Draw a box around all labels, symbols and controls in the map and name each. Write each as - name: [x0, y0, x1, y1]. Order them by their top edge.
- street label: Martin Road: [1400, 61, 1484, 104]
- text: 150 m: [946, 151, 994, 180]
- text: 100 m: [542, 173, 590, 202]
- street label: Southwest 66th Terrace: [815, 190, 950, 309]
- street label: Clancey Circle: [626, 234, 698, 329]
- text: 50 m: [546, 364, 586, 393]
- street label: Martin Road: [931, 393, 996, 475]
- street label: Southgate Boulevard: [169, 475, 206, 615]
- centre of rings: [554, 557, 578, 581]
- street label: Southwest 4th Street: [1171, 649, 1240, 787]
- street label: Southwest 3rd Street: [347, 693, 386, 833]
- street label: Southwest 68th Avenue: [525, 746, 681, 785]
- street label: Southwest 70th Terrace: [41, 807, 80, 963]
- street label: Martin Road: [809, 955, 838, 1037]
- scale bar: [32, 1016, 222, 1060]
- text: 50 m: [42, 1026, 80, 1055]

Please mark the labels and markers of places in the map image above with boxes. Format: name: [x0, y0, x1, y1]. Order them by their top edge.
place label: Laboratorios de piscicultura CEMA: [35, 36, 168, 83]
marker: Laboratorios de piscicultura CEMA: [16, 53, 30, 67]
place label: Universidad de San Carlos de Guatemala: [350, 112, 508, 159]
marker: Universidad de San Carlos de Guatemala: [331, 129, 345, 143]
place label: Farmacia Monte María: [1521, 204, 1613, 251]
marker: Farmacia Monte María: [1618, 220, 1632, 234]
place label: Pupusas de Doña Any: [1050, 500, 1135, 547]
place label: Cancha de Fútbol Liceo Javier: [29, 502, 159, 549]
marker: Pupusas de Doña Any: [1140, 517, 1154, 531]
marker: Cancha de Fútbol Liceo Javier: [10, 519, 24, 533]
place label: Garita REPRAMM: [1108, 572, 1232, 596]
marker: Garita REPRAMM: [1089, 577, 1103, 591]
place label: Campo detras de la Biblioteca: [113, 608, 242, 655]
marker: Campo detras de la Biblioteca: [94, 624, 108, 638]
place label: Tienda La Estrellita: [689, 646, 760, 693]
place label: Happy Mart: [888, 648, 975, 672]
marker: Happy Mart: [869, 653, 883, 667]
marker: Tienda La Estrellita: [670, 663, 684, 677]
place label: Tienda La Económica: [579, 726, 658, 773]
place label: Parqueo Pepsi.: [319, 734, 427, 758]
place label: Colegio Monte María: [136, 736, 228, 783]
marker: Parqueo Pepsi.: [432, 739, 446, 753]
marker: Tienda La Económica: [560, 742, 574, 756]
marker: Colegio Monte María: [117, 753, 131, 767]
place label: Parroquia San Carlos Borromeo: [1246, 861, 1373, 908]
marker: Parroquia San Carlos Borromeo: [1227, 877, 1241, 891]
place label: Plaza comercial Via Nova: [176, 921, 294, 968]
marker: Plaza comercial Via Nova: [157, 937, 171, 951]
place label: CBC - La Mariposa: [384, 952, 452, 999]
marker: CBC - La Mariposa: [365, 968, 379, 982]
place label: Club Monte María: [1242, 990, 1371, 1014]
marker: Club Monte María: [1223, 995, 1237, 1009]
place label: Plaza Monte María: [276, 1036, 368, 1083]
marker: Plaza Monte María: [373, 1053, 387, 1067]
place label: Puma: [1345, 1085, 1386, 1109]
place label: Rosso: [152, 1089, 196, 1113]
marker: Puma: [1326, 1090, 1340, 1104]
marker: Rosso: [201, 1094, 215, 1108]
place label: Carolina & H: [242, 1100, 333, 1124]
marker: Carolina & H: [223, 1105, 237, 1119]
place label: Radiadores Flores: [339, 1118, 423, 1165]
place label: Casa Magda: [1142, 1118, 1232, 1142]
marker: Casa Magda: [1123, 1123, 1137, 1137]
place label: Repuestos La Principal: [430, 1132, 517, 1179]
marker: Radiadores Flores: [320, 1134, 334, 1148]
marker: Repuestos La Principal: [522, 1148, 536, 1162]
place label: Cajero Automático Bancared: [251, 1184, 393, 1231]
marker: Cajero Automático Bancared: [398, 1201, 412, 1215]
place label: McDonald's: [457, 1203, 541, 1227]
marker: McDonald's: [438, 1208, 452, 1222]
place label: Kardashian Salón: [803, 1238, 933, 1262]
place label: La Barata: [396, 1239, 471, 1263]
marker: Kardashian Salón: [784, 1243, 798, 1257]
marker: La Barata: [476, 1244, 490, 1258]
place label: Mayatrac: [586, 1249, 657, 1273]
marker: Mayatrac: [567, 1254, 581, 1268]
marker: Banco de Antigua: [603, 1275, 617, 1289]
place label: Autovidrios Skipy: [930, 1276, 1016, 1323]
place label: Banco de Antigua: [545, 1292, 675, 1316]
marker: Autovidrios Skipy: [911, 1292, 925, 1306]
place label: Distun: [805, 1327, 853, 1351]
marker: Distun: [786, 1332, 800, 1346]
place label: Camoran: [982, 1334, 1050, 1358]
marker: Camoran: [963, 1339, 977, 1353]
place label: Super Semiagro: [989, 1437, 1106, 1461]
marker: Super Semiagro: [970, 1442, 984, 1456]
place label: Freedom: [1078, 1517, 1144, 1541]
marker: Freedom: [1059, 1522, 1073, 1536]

==*==

● Goal of the exercise
Output the entire listing above, character for character.

● Exercise result
Draw a box around all labels, symbols and controls in the map and name each. Write each as - name: [x0, y0, x1, y1]. Order them by their top edge.
- street label: Martin Road: [1400, 61, 1484, 104]
- text: 150 m: [946, 151, 994, 180]
- text: 100 m: [542, 173, 590, 202]
- street label: Southwest 66th Terrace: [815, 190, 950, 309]
- street label: Clancey Circle: [626, 234, 698, 329]
- text: 50 m: [546, 364, 586, 393]
- street label: Martin Road: [931, 393, 996, 475]
- street label: Southgate Boulevard: [169, 475, 206, 615]
- centre of rings: [554, 557, 578, 581]
- street label: Southwest 4th Street: [1171, 649, 1240, 787]
- street label: Southwest 3rd Street: [347, 693, 386, 833]
- street label: Southwest 68th Avenue: [525, 746, 681, 785]
- street label: Southwest 70th Terrace: [41, 807, 80, 963]
- street label: Martin Road: [809, 955, 838, 1037]
- scale bar: [32, 1016, 222, 1060]
- text: 50 m: [42, 1026, 80, 1055]

Please mark the labels and markers of places in the map image above with boxes. Format: name: [x0, y0, x1, y1]. Order them by their top edge.
place label: Laboratorios de piscicultura CEMA: [35, 36, 168, 83]
marker: Laboratorios de piscicultura CEMA: [16, 53, 30, 67]
place label: Universidad de San Carlos de Guatemala: [350, 112, 508, 159]
marker: Universidad de San Carlos de Guatemala: [331, 129, 345, 143]
place label: Farmacia Monte María: [1521, 204, 1613, 251]
marker: Farmacia Monte María: [1618, 220, 1632, 234]
place label: Pupusas de Doña Any: [1050, 500, 1135, 547]
place label: Cancha de Fútbol Liceo Javier: [29, 502, 159, 549]
marker: Pupusas de Doña Any: [1140, 517, 1154, 531]
marker: Cancha de Fútbol Liceo Javier: [10, 519, 24, 533]
place label: Garita REPRAMM: [1108, 572, 1232, 596]
marker: Garita REPRAMM: [1089, 577, 1103, 591]
place label: Campo detras de la Biblioteca: [113, 608, 242, 655]
marker: Campo detras de la Biblioteca: [94, 624, 108, 638]
place label: Tienda La Estrellita: [689, 646, 760, 693]
place label: Happy Mart: [888, 648, 975, 672]
marker: Happy Mart: [869, 653, 883, 667]
marker: Tienda La Estrellita: [670, 663, 684, 677]
place label: Tienda La Económica: [579, 726, 658, 773]
place label: Parqueo Pepsi.: [319, 734, 427, 758]
place label: Colegio Monte María: [136, 736, 228, 783]
marker: Parqueo Pepsi.: [432, 739, 446, 753]
marker: Tienda La Económica: [560, 742, 574, 756]
marker: Colegio Monte María: [117, 753, 131, 767]
place label: Parroquia San Carlos Borromeo: [1246, 861, 1373, 908]
marker: Parroquia San Carlos Borromeo: [1227, 877, 1241, 891]
place label: Plaza comercial Via Nova: [176, 921, 294, 968]
marker: Plaza comercial Via Nova: [157, 937, 171, 951]
place label: CBC - La Mariposa: [384, 952, 452, 999]
marker: CBC - La Mariposa: [365, 968, 379, 982]
place label: Club Monte María: [1242, 990, 1371, 1014]
marker: Club Monte María: [1223, 995, 1237, 1009]
place label: Plaza Monte María: [276, 1036, 368, 1083]
marker: Plaza Monte María: [373, 1053, 387, 1067]
place label: Puma: [1345, 1085, 1386, 1109]
place label: Rosso: [152, 1089, 196, 1113]
marker: Puma: [1326, 1090, 1340, 1104]
marker: Rosso: [201, 1094, 215, 1108]
place label: Carolina & H: [242, 1100, 333, 1124]
marker: Carolina & H: [223, 1105, 237, 1119]
place label: Radiadores Flores: [339, 1118, 423, 1165]
place label: Casa Magda: [1142, 1118, 1232, 1142]
marker: Casa Magda: [1123, 1123, 1137, 1137]
place label: Repuestos La Principal: [430, 1132, 517, 1179]
marker: Radiadores Flores: [320, 1134, 334, 1148]
marker: Repuestos La Principal: [522, 1148, 536, 1162]
place label: Cajero Automático Bancared: [251, 1184, 393, 1231]
marker: Cajero Automático Bancared: [398, 1201, 412, 1215]
place label: McDonald's: [457, 1203, 541, 1227]
marker: McDonald's: [438, 1208, 452, 1222]
place label: Kardashian Salón: [803, 1238, 933, 1262]
place label: La Barata: [396, 1239, 471, 1263]
marker: Kardashian Salón: [784, 1243, 798, 1257]
marker: La Barata: [476, 1244, 490, 1258]
place label: Mayatrac: [586, 1249, 657, 1273]
marker: Mayatrac: [567, 1254, 581, 1268]
marker: Banco de Antigua: [603, 1275, 617, 1289]
place label: Autovidrios Skipy: [930, 1276, 1016, 1323]
place label: Banco de Antigua: [545, 1292, 675, 1316]
marker: Autovidrios Skipy: [911, 1292, 925, 1306]
place label: Distun: [805, 1327, 853, 1351]
marker: Distun: [786, 1332, 800, 1346]
place label: Camoran: [982, 1334, 1050, 1358]
marker: Camoran: [963, 1339, 977, 1353]
place label: Super Semiagro: [989, 1437, 1106, 1461]
marker: Super Semiagro: [970, 1442, 984, 1456]
place label: Freedom: [1078, 1517, 1144, 1541]
marker: Freedom: [1059, 1522, 1073, 1536]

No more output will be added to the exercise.